The Unremarkable Drinking Straw

While plastic straws are a recent invention, humans have been using hollow, cylindrical tubes to bring liquid to their lips for centuries. Ancient Sumerians, one of the first societies known to brew beer—5,000 years ago—submerged long, thin tubes made from precious metals into large jars to reach the liquid sitting below fermentation byproducts. A man named Marvin Stone was the first to file a patent for a drinking straw. in 1888 . The Smithsonian Institute cites a widely touted legend saying Stone was drinking a mint julep on a hot summer day in 1880 when his piece of rye grass, then used as a straw, began to disintegrate. Stone, a paper cigarette holder manufacturer, decided he could make something better. He wrapped strips of paper around a pencil, glued them together, and soon had an early prototype of paper drinking straws.
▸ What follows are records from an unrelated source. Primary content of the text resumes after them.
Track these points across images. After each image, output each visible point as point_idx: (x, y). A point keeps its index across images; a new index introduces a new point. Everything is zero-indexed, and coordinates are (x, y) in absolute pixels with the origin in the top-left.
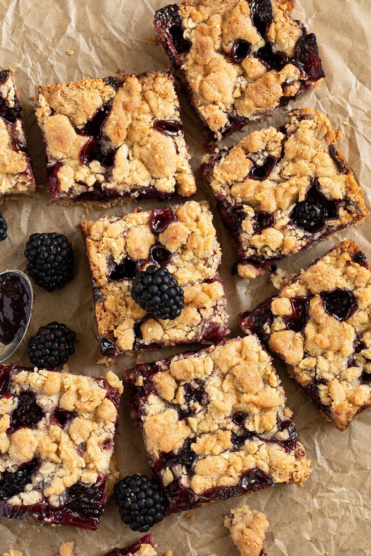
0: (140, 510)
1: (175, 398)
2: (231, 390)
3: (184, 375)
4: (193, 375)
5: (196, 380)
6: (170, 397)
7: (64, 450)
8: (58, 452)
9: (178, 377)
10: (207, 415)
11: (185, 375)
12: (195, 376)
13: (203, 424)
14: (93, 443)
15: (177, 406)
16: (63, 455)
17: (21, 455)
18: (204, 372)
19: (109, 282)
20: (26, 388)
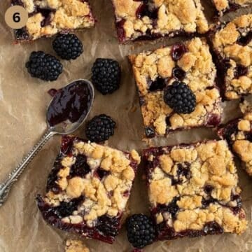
0: (140, 236)
1: (171, 171)
2: (206, 172)
3: (178, 158)
4: (184, 159)
5: (186, 163)
6: (168, 171)
7: (100, 193)
8: (96, 195)
9: (175, 159)
10: (189, 185)
13: (186, 189)
14: (118, 192)
15: (172, 177)
16: (99, 196)
17: (73, 193)
18: (191, 158)
19: (149, 92)
20: (81, 153)
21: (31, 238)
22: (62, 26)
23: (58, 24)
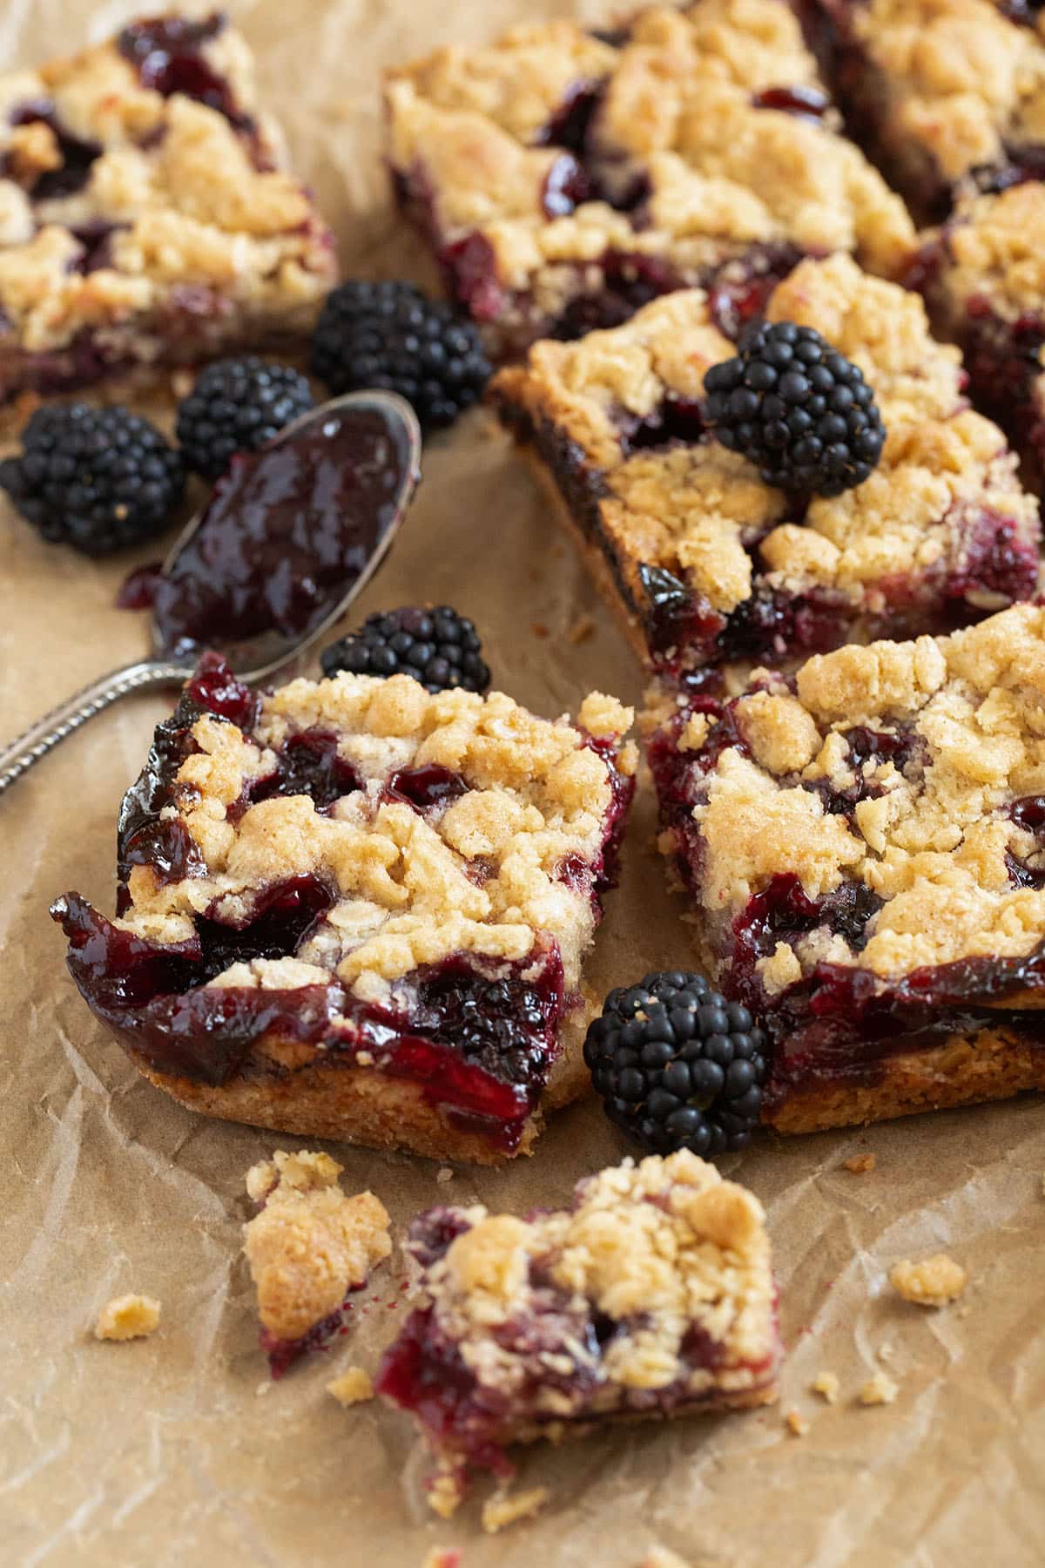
0: (678, 1041)
1: (814, 758)
2: (1007, 726)
3: (843, 689)
4: (875, 688)
5: (887, 717)
6: (798, 756)
7: (419, 858)
8: (398, 870)
9: (826, 701)
10: (923, 800)
11: (849, 690)
12: (881, 690)
13: (910, 825)
14: (524, 850)
15: (821, 784)
16: (415, 874)
17: (270, 850)
18: (912, 680)
19: (626, 457)
20: (304, 724)
21: (40, 1216)
22: (172, 258)
23: (152, 260)
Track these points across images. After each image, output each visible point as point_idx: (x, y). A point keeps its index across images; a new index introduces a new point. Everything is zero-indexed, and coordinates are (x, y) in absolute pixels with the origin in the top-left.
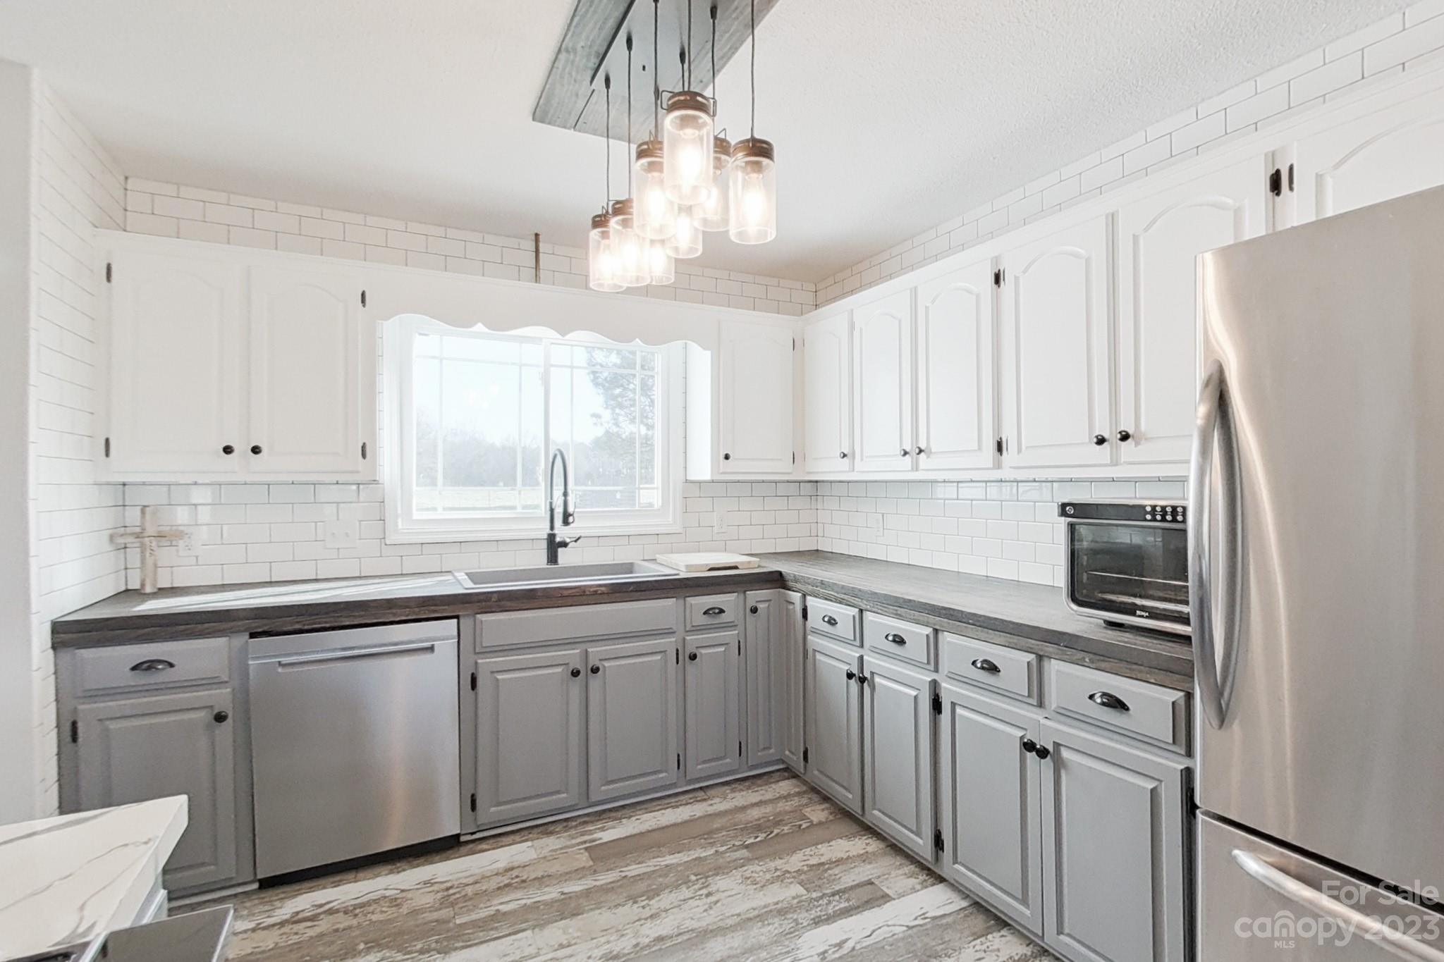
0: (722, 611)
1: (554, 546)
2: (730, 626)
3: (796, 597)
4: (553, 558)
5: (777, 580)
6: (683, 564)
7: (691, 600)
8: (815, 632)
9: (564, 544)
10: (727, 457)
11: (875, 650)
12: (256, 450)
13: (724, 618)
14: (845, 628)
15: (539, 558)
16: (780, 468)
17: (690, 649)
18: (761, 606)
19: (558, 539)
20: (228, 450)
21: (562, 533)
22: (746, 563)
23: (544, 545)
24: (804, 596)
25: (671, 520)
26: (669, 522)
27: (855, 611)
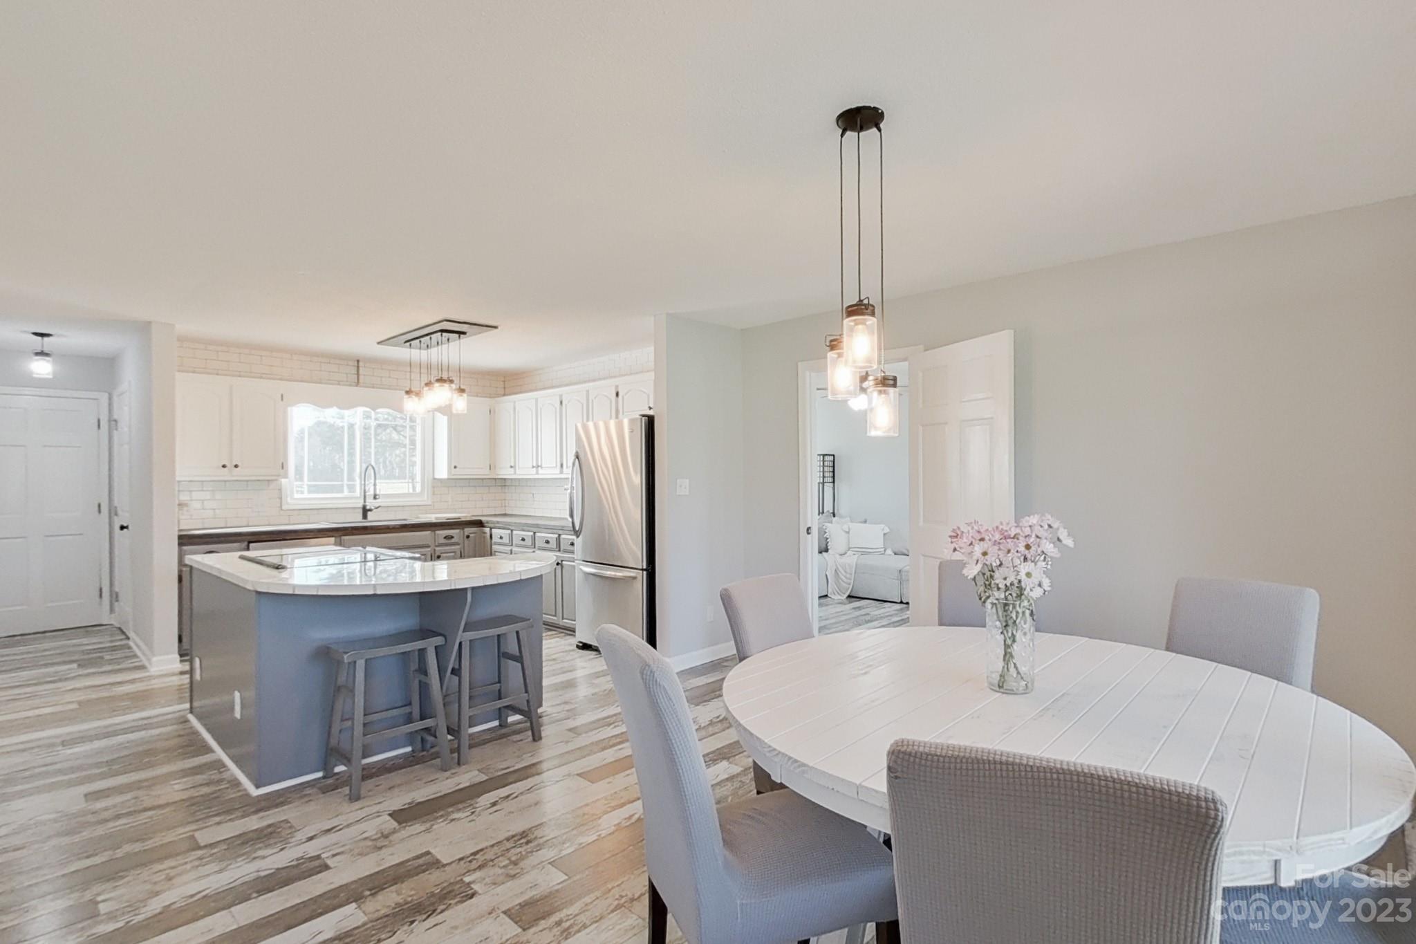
0: (452, 537)
1: (365, 511)
2: (457, 544)
3: (487, 530)
4: (365, 516)
5: (480, 524)
6: (432, 518)
7: (438, 532)
8: (496, 544)
9: (370, 510)
10: (455, 467)
11: (518, 546)
12: (236, 466)
13: (453, 540)
14: (506, 540)
15: (359, 517)
16: (484, 472)
17: (437, 554)
18: (471, 535)
19: (368, 508)
20: (224, 466)
21: (370, 503)
22: (464, 515)
23: (361, 511)
24: (491, 529)
25: (426, 498)
26: (426, 499)
27: (509, 531)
He patented his design in 1888, and by 1890, his factory Stone Industrial was mass producing them. It wasn't until the 1930s that straws gained the ability to bend. Watching his daughter struggle to easily reach her milkshake through a straight paper straw, inventor Joseph Friedman inserted a screw into the straw, wrapped floss around the screw's grooves, and took out the screw. With indentations, the straw could easily bend without breaking. Friedman patented his invention and created the Flex-Straw Company to churn out his design. Five hundred million straws are used each day by people in the United States alone. Plastic straws are one of the most widely used, and therefore disposed of, plastic products. By refusing a straw, you can help prevent plastic pollution. You can also ask your local restaurants to provide straws only upon request, or to change to paper or other non-plastic options. Imagine the impact if we all gave up the habit of this single-use plastic item. So say no to the straw, and help change the future.